1月4日 石の日
石だ。
絶対に石だ。
目の前にあるのは単なる石のはずだ。
デスストーンと言われた、その石はある神社の端の方の鎮座していた。
言われるまで気が付かないが確かに言われてみると独特の圧力を感じた。
『その石を触ったら半年以内に死が訪れる』
そんな噂が流れ始めたの1年前くらいだった。
その石を触ったとある有名人が翌日に死んだという話が急に流れ出した。
実際にその有名人はその神社の境内で死んだと瞬くワイドナショーを騒がせていた。
それ以来、様々な噂が流れた。
『友達もその石に触って4日後に死んだ』『絶対に触ってはいけないと一部では有名な話だ』『あの石の所為で死んだ人間は13ケタ入る』
尾ひれにはひれが付いて制御が出来なくなっていた。
その雑音を消すには根本を叩くしかない。
そして、造園業を営む俺の元に石の搬出の依頼が舞い込んできた。
コネも何もない俺の元にこの仕事が来る前に散々とたらい回しされてきた。
最初は良い仕事だと飛びついたが、今まさに後悔をしていた。
法外な値段で依頼を受けたので、直接手は下さずに無理やり後輩を連れてきて手伝いをさせている。
気休めかもしれないが、直接手を下すのは恐ろしかった。
何事もないように必死に祈った。
まず、問題の石にそばにある邪魔な小石をどかす。
ついでに辺りも綺麗にしてほしいとの事だったのですべて廃棄するためにトラックに積み込んだ。

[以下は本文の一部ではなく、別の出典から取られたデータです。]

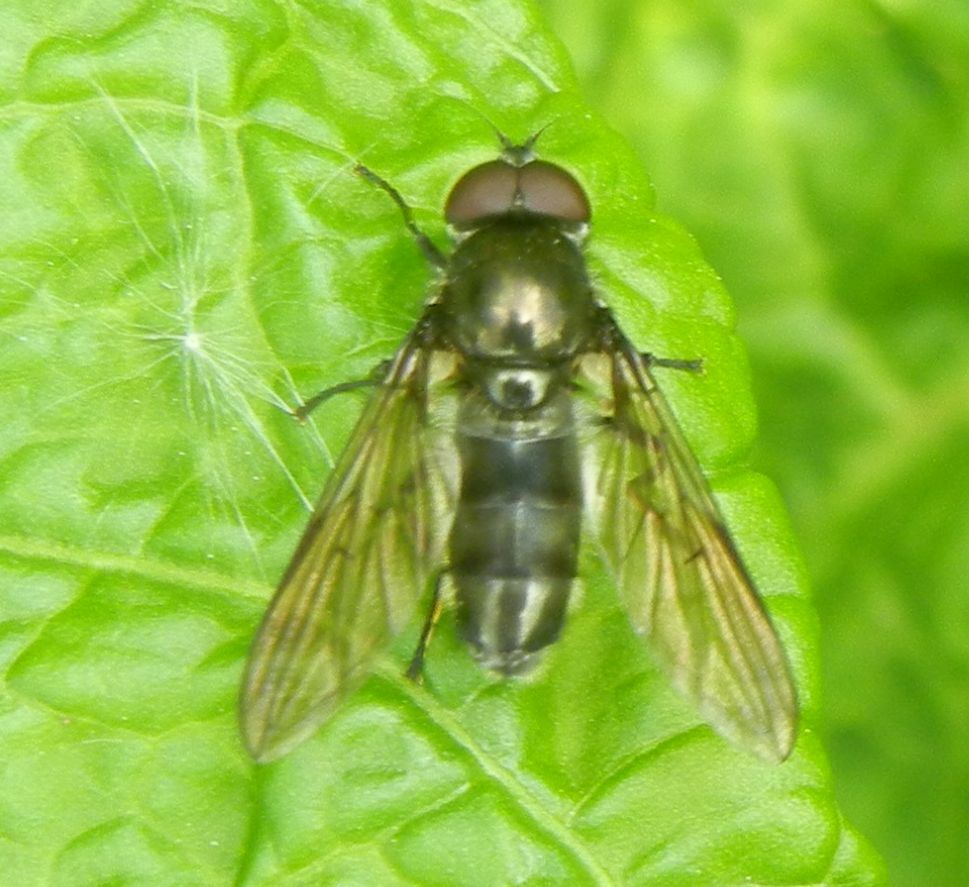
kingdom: Animalia
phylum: Arthropoda
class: Insecta
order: Diptera
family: Syrphidae
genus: Cheilosia
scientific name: Cheilosia variabilis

次に問題の石だ。一人で持ち出せそうにもないので大人が3人くらい慎重に持ちあげた。
「痛っ」
「どうした。」
作業員の声に俺は大袈裟に反応した。
「大丈夫です。すこし石が尖っていたのでそれが刺さって。」
「そうか」
ほっと胸をなでおろした。
それから大きな問題は起こらなかった。
作業も一段落し、あとは石を持ち出すだけとなった。
「おーい!!」
振り返るとそこに宮司がいた。
「ちょっと待ってそれどうするの?」
「いや。持って行ってくれって。」
「それは幸運の石だよ。」
「幸運の石?」
「そう。ラッキーストーンってやつ。」
「じゃあ、もっていくのは?」
「それは……あれ?」
宮司は辺りを見渡した。
「もしかして、ここの石どこかにやった。」
「はい。辺りも掃除しようと思って。」
それから、宮司と俺達で廃棄するために積み込んだ石を探したがそこにはそれらしい石はなかった。